Naka Muhammadan
- Full name: Naka Muhammadan Football Club

= Naka Muhammadan FC =

Pakistani football club

Naka Muhammadan Football Club is a Pakistani football club based in the locality of Lyari in Karachi, Sindh. The club is one of the founder members of the Pakistan Premier League, and played at the top tier in 2004. It has also participated in the Karachi Football League, winning the 2015–16 edition.

== History ==
In the early 2000s, the team was recorded participating in national inter-club tournaments of Pakistan.
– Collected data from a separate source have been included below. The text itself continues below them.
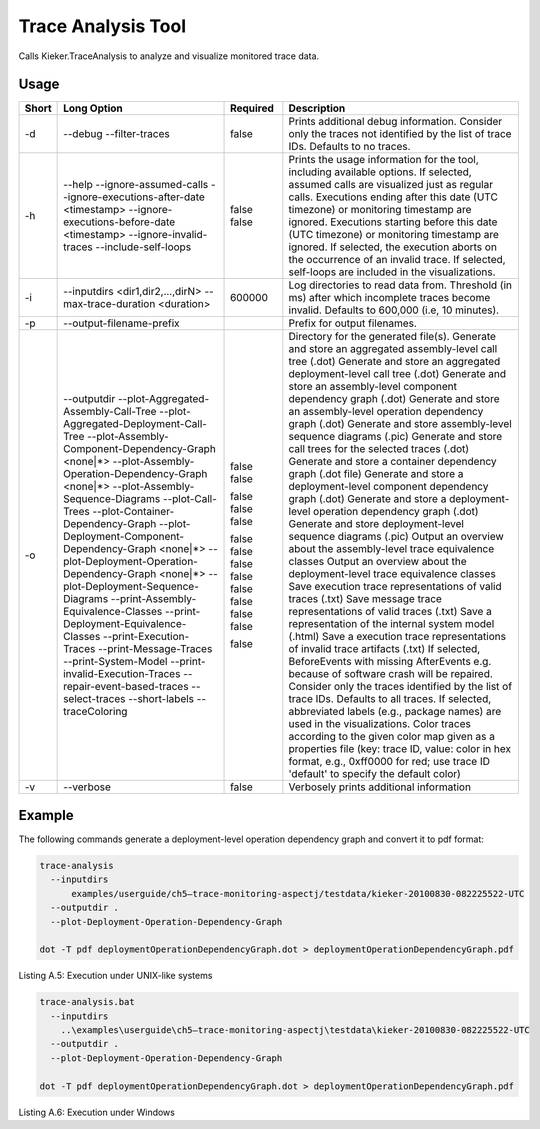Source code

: .. _kieker-tools-trace-analysis-tool:

Trace Analysis Tool 
====================================

Calls Kieker.TraceAnalysis to analyze and visualize monitored trace
data.

Usage
-----

===== ===================================================== ======== =================================================================================================================================================================================================
Short Long Option                                           Required Description
===== ===================================================== ======== =================================================================================================================================================================================================
      --addDescriptions                                              Adds descriptions to elements according to the given file as a properties file (key: component ID, e.g., @1; value: description)
-d    --debug                                               false    Prints additional debug information.
      --filter-traces                                                Consider only the traces not identified by the list of trace IDs. Defaults to no traces.
-h    --help                                                false    Prints the usage information for the tool, including available options.
      --ignore-assumed-calls                                false    If selected, assumed calls are visualized just as regular calls.
      --ignore-executions-after-date <timestamp>                     Executions ending after this date (UTC timezone) or monitoring timestamp are ignored.
      --ignore-executions-before-date <timestamp>                    Executions starting before this date (UTC timezone) or monitoring timestamp are ignored.
      --ignore-invalid-traces                                        If selected, the execution aborts on the occurrence of an invalid trace.
      --include-self-loops                                           If selected, self-loops are included in the visualizations.
-i    --inputdirs <dir1,dir2,...,dirN>                               Log directories to read data from.
      --max-trace-duration <duration>                       600000   Threshold (in ms) after which incomplete traces become invalid. Defaults to 600,000 (i.e, 10 minutes).
-p    --output-filename-prefix                                       Prefix for output filenames.
-o    --outputdir                                                    Directory for the generated file(s).
      --plot-Aggregated-Assembly-Call-Tree                  false    Generate and store an aggregated assembly-level call tree (.dot)
      --plot-Aggregated-Deployment-Call-Tree                false    Generate and store an aggregated deployment-level call tree (.dot)
      --plot-Assembly-Component-Dependency-Graph <none|*>            Generate and store an assembly-level component dependency graph (.dot)
      --plot-Assembly-Operation-Dependency-Graph <none|*>            Generate and store an assembly-level operation dependency graph (.dot)
      --plot-Assembly-Sequence-Diagrams                     false    Generate and store assembly-level sequence diagrams (.pic)
      --plot-Call-Trees                                     false    Generate and store call trees for the selected traces (.dot)
      --plot-Container-Dependency-Graph                     false    Generate and store a container dependency graph (.dot file)
      --plot-Deployment-Component-Dependency-Graph <none|*>          Generate and store a deployment-level component dependency graph (.dot)
      --plot-Deployment-Operation-Dependency-Graph <none|*>          Generate and store a deployment-level operation dependency graph (.dot)
      --plot-Deployment-Sequence-Diagrams                   false    Generate and store deployment-level sequence diagrams (.pic)
      --print-Assembly-Equivalence-Classes                  false    Output an overview about the assembly-level trace equivalence classes
      --print-Deployment-Equivalence-Classes                false    Output an overview about the deployment-level trace equivalence classes
      --print-Execution-Traces                              false    Save execution trace representations of valid traces (.txt)
      --print-Message-Traces                                false    Save message trace representations of valid traces (.txt)
      --print-System-Model                                  false    Save a representation of the internal system model (.html)
      --print-invalid-Execution-Traces                      false    Save a execution trace representations of invalid trace artifacts (.txt)
      --repair-event-based-traces                           false    If selected, BeforeEvents with missing AfterEvents e.g. because of software crash will be repaired.
      --select-traces                                                Consider only the traces identified by the list of trace IDs. Defaults to all traces.
      --short-labels                                        false    If selected, abbreviated labels (e.g., package names) are used in the visualizations.
      --traceColoring                                                Color traces according to the given color map given as a properties file (key: trace ID, value: color in hex format, e.g., 0xff0000 for red; use trace ID 'default' to specify the default color)
-v    --verbose                                             false    Verbosely prints additional information
===== ===================================================== ======== =================================================================================================================================================================================================

Example
-------

The following commands generate a deployment-level operation dependency
graph and convert it to pdf format:

.. code::
  
  trace-analysis
    --inputdirs
        examples/userguide/ch5–trace-monitoring-aspectj/testdata/kieker-20100830-082225522-UTC
    --outputdir .
    --plot-Deployment-Operation-Dependency-Graph
  
  dot -T pdf deploymentOperationDependencyGraph.dot > deploymentOperationDependencyGraph.pdf

Listing A.5: Execution under UNIX-like systems

.. code::
  
  trace-analysis.bat
    --inputdirs
      ..\examples\userguide\ch5–trace-monitoring-aspectj\testdata\kieker-20100830-082225522-UTC
    --outputdir .
    --plot-Deployment-Operation-Dependency-Graph
  
  dot -T pdf deploymentOperationDependencyGraph.dot > deploymentOperationDependencyGraph.pdf

Listing A.6: Execution under Windows

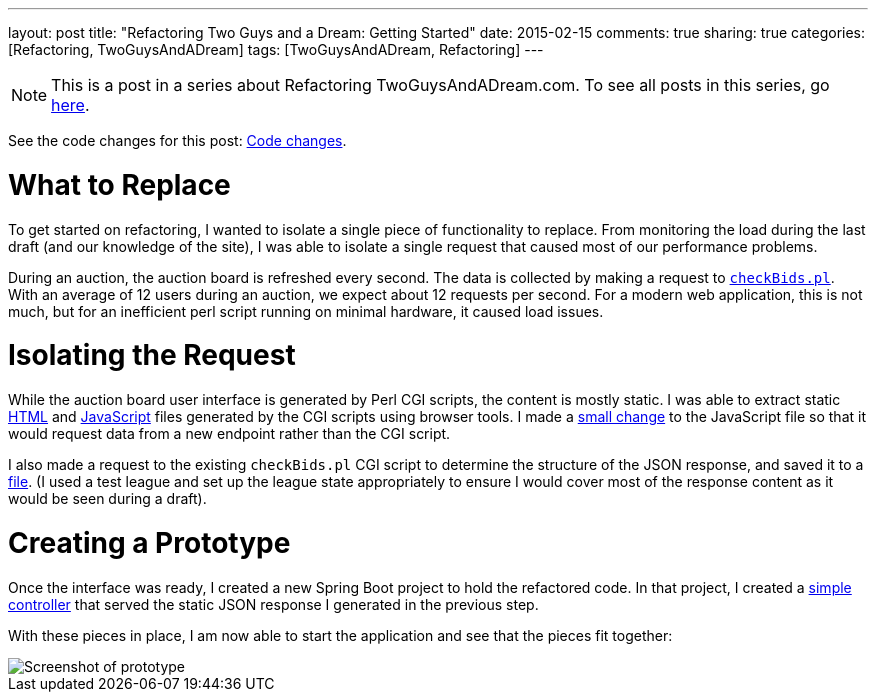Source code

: ---
layout: post
title: "Refactoring Two Guys and a Dream: Getting Started"
date: 2015-02-15
comments: true
sharing: true
categories: [Refactoring, TwoGuysAndADream]
tags: [TwoGuysAndADream, Refactoring]
---

[NOTE]
This is a post in a series about Refactoring TwoGuysAndADream.com. To see all posts in this series, go link:/tags/TwoGuysAndADream[here].

****
See the code changes for this post: link:https://github.com/akeely/twoguysandadream/compare/5d63d83e38d137883a31eadeafe0bb6f6132c3c9...45a43c9d44059d5c9756f95b286f91d7e0333f3f[Code changes].
****

= What to Replace

To get started on refactoring, I wanted to isolate a single piece of functionality to replace. From monitoring the load during the last draft (and our knowledge of the site), I was able to isolate a single request that caused most of our performance problems.

During an auction, the auction board is refreshed every second. The data is collected by making a request to link:https://github.com/akeely/twoguysandadream/blob/0904a0aefbcd47f24fd26e2aedfce9c424b1f3d4/cgi-bin/fantasy/checkBids.pl[`checkBids.pl`]. With an average of 12 users during an auction, we expect about 12 requests per second. For a modern web application, this is not much, but for an inefficient perl script running on minimal hardware, it caused load issues.

= Isolating the Request

While the auction board user interface is generated by Perl CGI scripts, the content is mostly static. I was able to extract static link:https://github.com/akeely/twoguysandadream/blob/454fc4e457870798ec6545c5d3ca60d3e53d6239/public/auction.html[HTML] and link:https://github.com/akeely/twoguysandadream/blob/454fc4e457870798ec6545c5d3ca60d3e53d6239/public/all_js.js[JavaScript] files generated by the CGI scripts using browser tools. I made a link:https://github.com/akeely/twoguysandadream/blob/454fc4e457870798ec6545c5d3ca60d3e53d6239/public/all_js.js#L182[small change] to the JavaScript file so that it would request data from a new endpoint rather than the CGI script.

I also made a request to the existing `checkBids.pl` CGI script to determine the structure of the JSON response, and saved it to a link:https://github.com/akeely/twoguysandadream/tree/454fc4e457870798ec6545c5d3ca60d3e53d6239/src/main/resources/checkBids.json[file]. (I used a test league and set up the league state appropriately to ensure I would cover most of the response content as it would be seen during a draft).

= Creating a Prototype

Once the interface was ready, I created a new Spring Boot project to hold the refactored code. In that project, I created a link:https://github.com/akeely/twoguysandadream/tree/45a43c9d44059d5c9756f95b286f91d7e0333f3f/src/main/java/com/twoguysandadream/resources/legacy/AuctionBoard.java[simple controller] that served the static JSON response I generated in the previous step.

With these pieces in place, I am now able to start the application and see that the pieces  fit together:

image::/assets/auction-prototype.png[Screenshot of prototype]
In 2004, Naka Muhammadan became one of the founding members of the Pakistan Premier League, qualifying by winning all three matches in the provincial qualifying group. It was one of local clubs of Pakistan to appear in Pakistan Premier League, in a tournament dominated by departmental teams during that time. It made its professional debut in the inaugural 2004 National League. The team suffered financial problems and withdrew from the league, but subsequently came back to complete the remaining matches. The club finisbed second-last at 15th position with 15 points, hence becoming relegated. The team also participated in the 2005 National Challenge Cup, the top tier national cup competition finishing last in the group 2 of pool D.

The next season, marred in financial constraints, the team decided not to enter the second tier 2005–06 PFF League.

In 2014, the team participated in the Coca Cola Lyari Football Championship.